After spending some time in the flourishing city of San Francisco with his wife Usha, J.D. Vance has returned to his home state of Ohio. He has begun creating his nonprofit, Our Ohio Renewal, to combat many of the issues he grew up with.
“I just think those of us who think we have something to offer have a responsibility to try to help,” Vance said in a December Spokesman Review article.
Vance aims to focus on combating issues of the opioid epidemic and work development, which in his opinion, are connected to each other and are of top importance in Ohio.
In an interview with the Philanthropy Roundtable Organization, Vance opened up about how he aims to improve such significant and complex issues with the nonprofit.
“On the opioid-abuse front, we’re identifying the things that have been tried, from prevention programs to physician training to treatment options, and trying to understand how well they are working…” Vance explained.

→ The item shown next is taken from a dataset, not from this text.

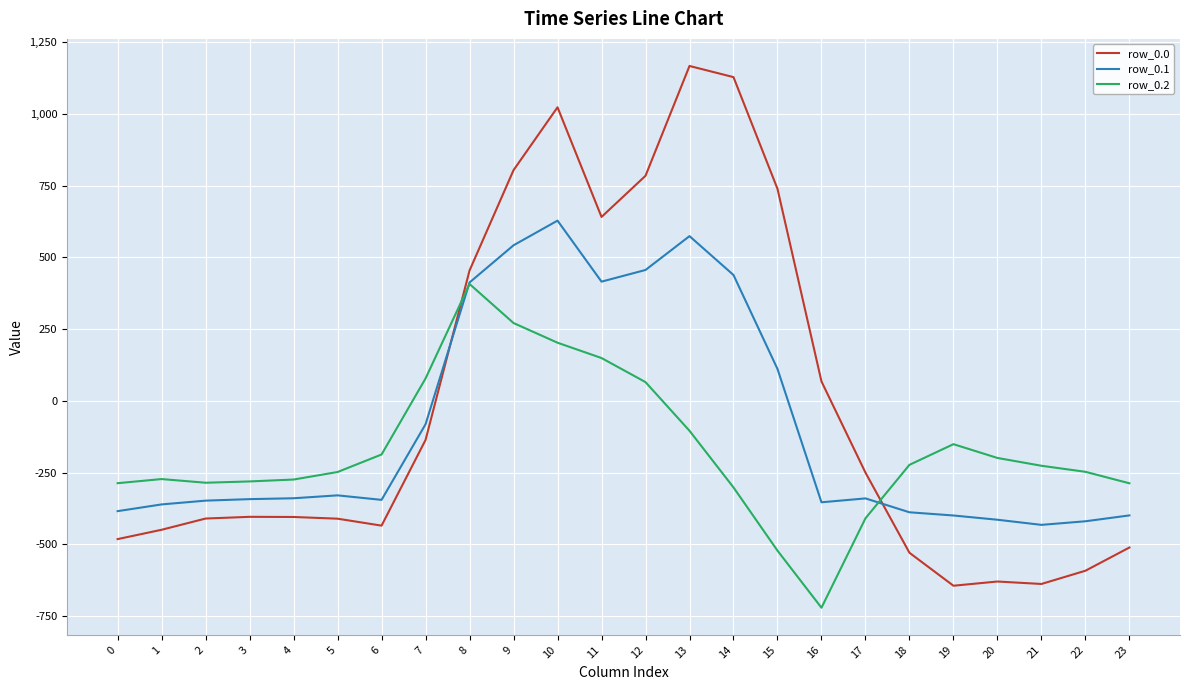

What is the difference between the row_0.1 values at 21 and 20?

17.9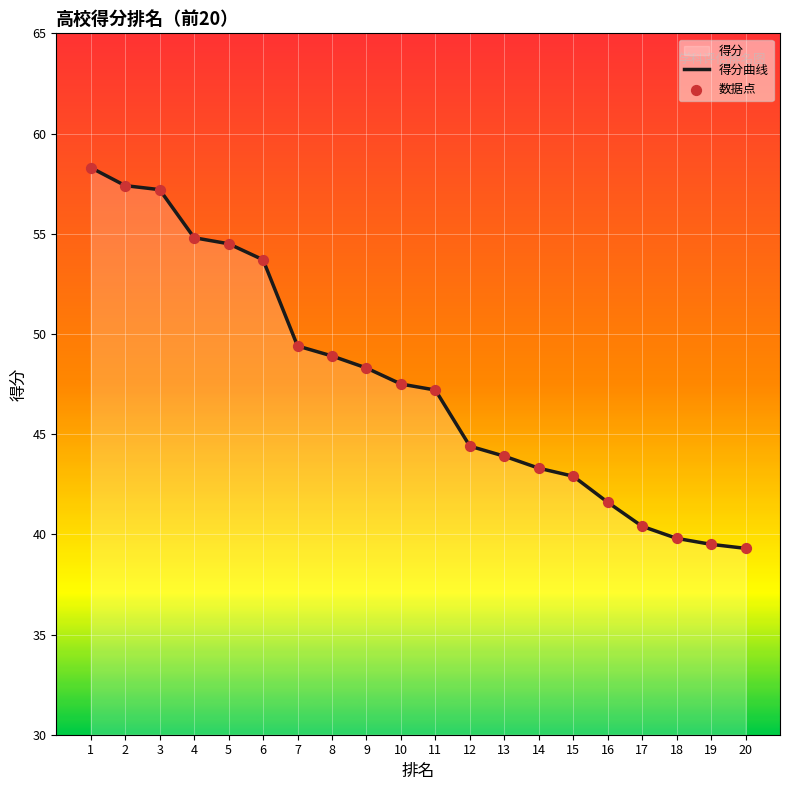

Is the value of 得分曲线 at 1 greater than the value of 数据点 at 7?

Yes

For workforce development, Vance centered in on the importance of diversifying employment positions and the issue of a volatile economy.
“Creative destruction opens opportunities for people to do new things, to contribute to the economy in new ways, and to have new jobs that are just as important and just as dignified as the jobs that people had years ago…” Vance noted. “We need to have plans that include trades jobs, and advanced manufacturing, and manual work of many kinds.”
Vance also touched on the importance of community within the interview. To him, community is a large component of a flourishing state. Community in businesses and neighborhoods provides people with areas of support and a sense of purpose. He aims to improve this feeling of support with Our Ohio Renewal.
Vance believes that improving domestic and familial conditions can have a large impact on the overall state’s success.
“When kids grow up in very unstable families, they are more likely to bring instability to the next generation when they make their own family,” Vance explained. “They’re less likely to graduate from high school, and less likely to be employed as an adult.”
Vance aims for a more hands-on approach with his nonprofit. Instead of just policy changes, Vance believes that involving the community can be more effective.
“Where civil society can be most helpful is in giving people real networks and social groups that can support them when things are tough—offer them access to better opportunities, to jobs, to activities in their community,” Vance said.
Although Our Ohio Renewal is in its early planning stages, Vance is committed to helping the people of his hometown state. By moving back to Ohio, he can fully immerse himself in the problems at hand. To him, falling back on the government is not the best solution.
“These problems were not created by governments or corporations or anyone else,” Vance contends. “We created them, and only we can fix them.”